**Source information:**
* * *

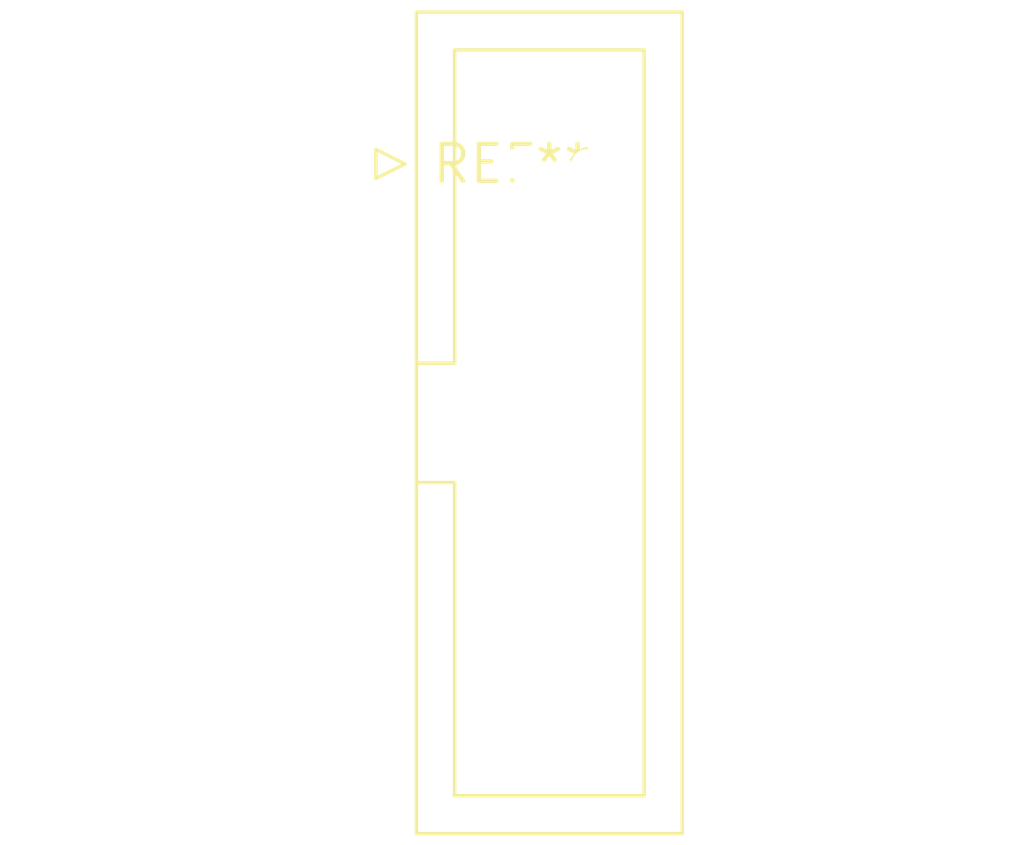
<source format=kicad_pcb>
(kicad_pcb (version 20240108) (generator pcbnew)

  (general
    (thickness 1.6)
  )

  (paper "A4")
  (layers
    (0 "F.Cu" signal)
    (31 "B.Cu" signal)
    (32 "B.Adhes" user "B.Adhesive")
    (33 "F.Adhes" user "F.Adhesive")
    (34 "B.Paste" user)
    (35 "F.Paste" user)
    (36 "B.SilkS" user "B.Silkscreen")
    (37 "F.SilkS" user "F.Silkscreen")
    (38 "B.Mask" user)
    (39 "F.Mask" user)
    (40 "Dwgs.User" user "User.Drawings")
    (41 "Cmts.User" user "User.Comments")
    (42 "Eco1.User" user "User.Eco1")
    (43 "Eco2.User" user "User.Eco2")
    (44 "Edge.Cuts" user)
    (45 "Margin" user)
    (46 "B.CrtYd" user "B.Courtyard")
    (47 "F.CrtYd" user "F.Courtyard")
    (48 "B.Fab" user)
    (49 "F.Fab" user)
    (50 "User.1" user)
    (51 "User.2" user)
    (52 "User.3" user)
    (53 "User.4" user)
    (54 "User.5" user)
    (55 "User.6" user)
    (56 "User.7" user)
    (57 "User.8" user)
    (58 "User.9" user)
  )

  (setup
    (pad_to_mask_clearance 0)
    (pcbplotparams
      (layerselection 0x00010fc_ffffffff)
      (plot_on_all_layers_selection 0x0000000_00000000)
      (disableapertmacros false)
      (usegerberextensions false)
      (usegerberattributes false)
      (usegerberadvancedattributes false)
      (creategerberjobfile false)
      (dashed_line_dash_ratio 12.000000)
      (dashed_line_gap_ratio 3.000000)
      (svgprecision 4)
      (plotframeref false)
      (viasonmask false)
      (mode 1)
      (useauxorigin false)
      (hpglpennumber 1)
      (hpglpenspeed 20)
      (hpglpendiameter 15.000000)
      (dxfpolygonmode false)
      (dxfimperialunits false)
      (dxfusepcbnewfont false)
      (psnegative false)
      (psa4output false)
      (plotreference false)
      (plotvalue false)
      (plotinvisibletext false)
      (sketchpadsonfab false)
      (subtractmaskfromsilk false)
      (outputformat 1)
      (mirror false)
      (drillshape 1)
      (scaleselection 1)
      (outputdirectory "")
    )
  )

  (net 0 "")

  (footprint "IDC-Header_2x08_P2.54mm_Vertical" (layer "F.Cu") (at 0 0))

)

</source>
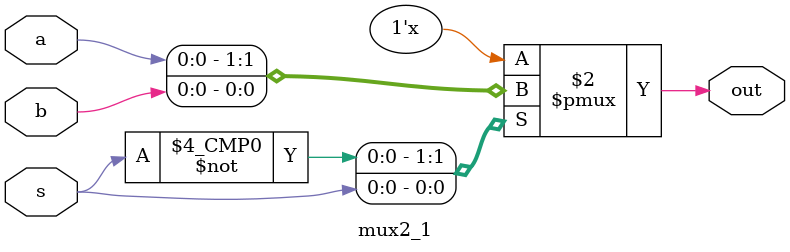
<source format=v>
module mux2_1(
input a, b, s,
output reg out);

always@(a or b or s)
begin
	case(s)
		1'b0 : out = a;
		1'b1 : out = b;
		default : out = 1'b0;
	endcase
end
endmodule
</source>
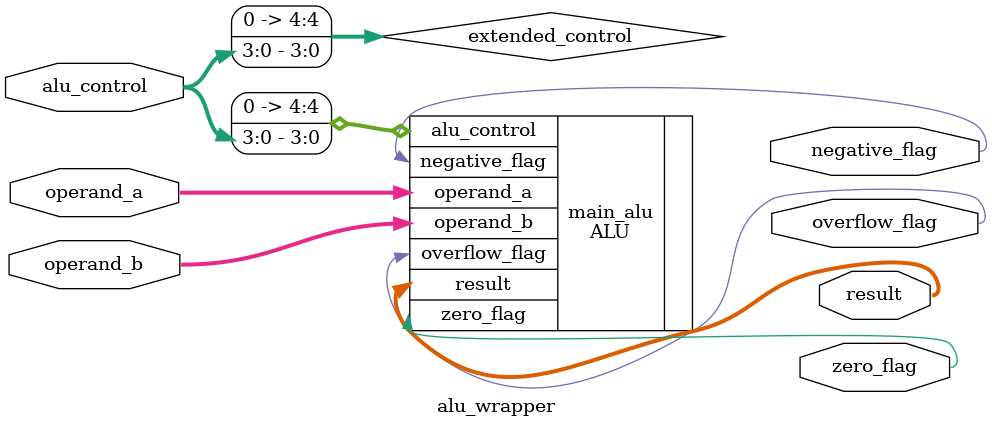
<source format=v>
module alu_wrapper (
    input [31:0] operand_a,
    input [31:0] operand_b,
    input [3:0] alu_control,
    output [31:0] result,
    output zero_flag,
    output negative_flag,
    output overflow_flag
);

    // Map 4-bit control to 5-bit for your existing ALU
    wire [4:0] extended_control = {1'b0, alu_control};
    
    // Instantiate your existing ALU
    ALU main_alu (
        .operand_a(operand_a),
        .operand_b(operand_b),
        .alu_control(extended_control),
        .result(result),
        .zero_flag(zero_flag),
        .negative_flag(negative_flag),
        .overflow_flag(overflow_flag)
    );

endmodule
</source>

* * *

**Your instructions:** If a line of the data contains "SilkS", copy it out.

**Problem solution:**
    (36 "B.SilkS" user "B.Silkscreen")
    (37 "F.SilkS" user "F.Silkscreen")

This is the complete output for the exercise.